* DAFTAR TUGAS:
A - Berdasarkan artikel tentang tantangan industri asuransi 2025 di bawah, jelaskan dalam satu sampai tiga kalimat mengapa perusahaan asuransi terdorong menaikkan premi asuransi kesehatan.
B - Menurut artikel tentang tantangan industri asuransi 2025 di bawah, berapa ekuitas minimal yang wajib dimiliki perusahaan asuransi pada 2028?
C - Lanjutkan artikel tentang tantangan industri asuransi 2025 di bawah, mulai setelah kalimat terakhirnya.

* TEKS BACAAN:
━━━━━━━━

Outlook 2025: Asuransi Kredit Hingga Sertifikasi Agen jadi Tantangan Industri Perlindungan

Bisnis.com,04 Des 2024, 23:55 WIB
Penulis: Anggara Pernando
Direktur Pengawasan Asuransi Umum dan Reasuransi Otoritas Jasa Keuangan (OJK) Munawar dalam diskusi outlook industri asuransi 2025./Istimewa

Bisnis.com, Jakarta – Industri asuransi Indonesia menghadapi sejumlah tantangan besar untuk menentukan arah bisnis pada 2025. Termasuk program pemerintah yang dilaksanakan secara besar-besaran. 

"Yang paling penting adalah bagaimana kondisi ke depan ini, dengan program pemerintah yang target 8%, industri asuransi hadir di situ," kata Direktur Pengawasan Asuransi Umum dan Reasuransi Otoritas Jasa Keuangan (OJK) Munawar dalam diskusi Insurance Outlook: Bagaimana Kondisi Perasuransian Nasional 2025 dan Era Pemerintahan Baru? yang ditaja oleh Kupasi, Rabu (4/12/2024).

Dia juga menjelaskan ada enam isu utama yang menjadi sorotan regulator dan pelaku industri, mulai dari permodalan hingga tata kelola untuk 2025 mendatang.

Munawar menyebut bahwa permodalan menjadi salah satu isu paling mendapat sorotan bagi perusahaan asuransi. Berdasarkan Peraturan OJK (POJK) Nomor 23 Tahun 2023, perusahaan asuransi wajib memenuhi peningkatan modal secara bertahap hingga 2026 dan 2028. Rinciannya, perusahaan asuransi minimal memiliki ekuitas Rp250 miliar 2 tahun lagi dan naik menjadi Rp500 miliar pada 2028. Peningkatan modal ini akan menentukan keberlanjutan operasional perusahaan asuransi.

Saat yang sama, perusahaan yang memasarkan asuransi kredit harus memastikan kesiapannya. Pasalnya berdasarkan POJK No. 20 tahun 2023, perusahaan asuransi yang hendak menjual asuransi kredit dan suretyship harus memiliki ekuitas Rp250 miliar per 13 Desember 2025. Selanjutnya asuransi kredit dan suretyship  hanya boleh dijual oleh perusahaan asuransi yang memiliki rasio ekuitas 150%. Aturan ini dirancang untuk melindungi konsumen dan menjaga stabilitas sektor asuransi.

Selain itu, tantangan serupa juga dirasakan di segmen asuransi kesehatan, yang mengalami tekanan besar akibat inflasi medis. Riset Mercer menunjukkan inflasi medis mencapai 14%, memaksa perusahaan asuransi untuk menaikkan premi agar tetap kompetitif dan menghindari kerugian besar. 

Akan tetapi, dalam pantauan lapangan OJK terdapat perusahaan asuransi yang melakukan perang harga. Oleh karena itu, Munawar mengingatkan dalam pemasaran asuransi kesehatan ini dilakukan manajemen risiko yang kuat agar tidak menimbulkan masalah bisnis dan melahirkan risiko keberlanjutan industri.

━━━━━━━━

* DATA SUMBER:
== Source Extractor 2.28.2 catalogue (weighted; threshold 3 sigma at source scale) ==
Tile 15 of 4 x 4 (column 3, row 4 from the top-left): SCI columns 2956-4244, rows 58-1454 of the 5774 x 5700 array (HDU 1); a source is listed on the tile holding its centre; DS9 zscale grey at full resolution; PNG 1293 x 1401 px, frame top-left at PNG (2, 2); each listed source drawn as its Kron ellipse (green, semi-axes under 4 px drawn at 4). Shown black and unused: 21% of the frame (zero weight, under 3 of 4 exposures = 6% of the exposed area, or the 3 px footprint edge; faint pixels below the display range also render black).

━━━━━━━━

* JAWABAN:
A - Perusahaan asuransi terdorong menaikkan premi asuransi kesehatan karena inflasi medis mencapai 14% menurut riset Mercer. Kenaikan premi itu dilakukan agar perusahaan tetap kompetitif dan terhindar dari kerugian besar.

B - Rp500 miliar.

C -
Dalam aspek lain, Munawar menegaskan bahwa implementasi Pernyataan Standar Akuntansi Keuangan (PSAK) 117, atau IFRS 17, tidak dapat ditunda lagi. Aturan baru ini mengubah cara pelaporan keuangan perusahaan asuransi dengan menekankan transparansi dan akuntabilitas. OJK telah mempersiapkan implementasi ini selama dua tahun terakhir, sehingga perusahaan harus segera menyesuaikan diri untuk menghindari risiko ketidakpatuhan.

Dia juga menekankan OJK terus mendorong digitalisasi di sektor asuransi. Termasuk akan mendorong informasi terintegrasi berbasis host-to-host. Teknologi ini akan meningkatkan efisiensi proses layanan pelanggan, underwriting, reasuransi, hingga pengelolaan data pemegang polis. Munawar optimistis langkah ini dapat meningkatkan keandalan dan kepercayaan terhadap industri asuransi.

Namun, tantangan lain yang tidak kalah penting adalah standar etika usaha. Munawar menyoroti banyaknya pelanggaran tata kelola di industri ini yang tidak diiringi sanksi tegas dari asosiasi terkait. Ia membandingkan dengan fintech yang meski memiliki modal lebih kecil, namun mampu menunjukkan tata kelola yang lebih baik. Menurut Munawar, asosiasi seharusnya memiliki peran lebih aktif dalam mengawasi dan menegakkan aturan, termasuk memberikan sanksi kepada anggota yang melanggar.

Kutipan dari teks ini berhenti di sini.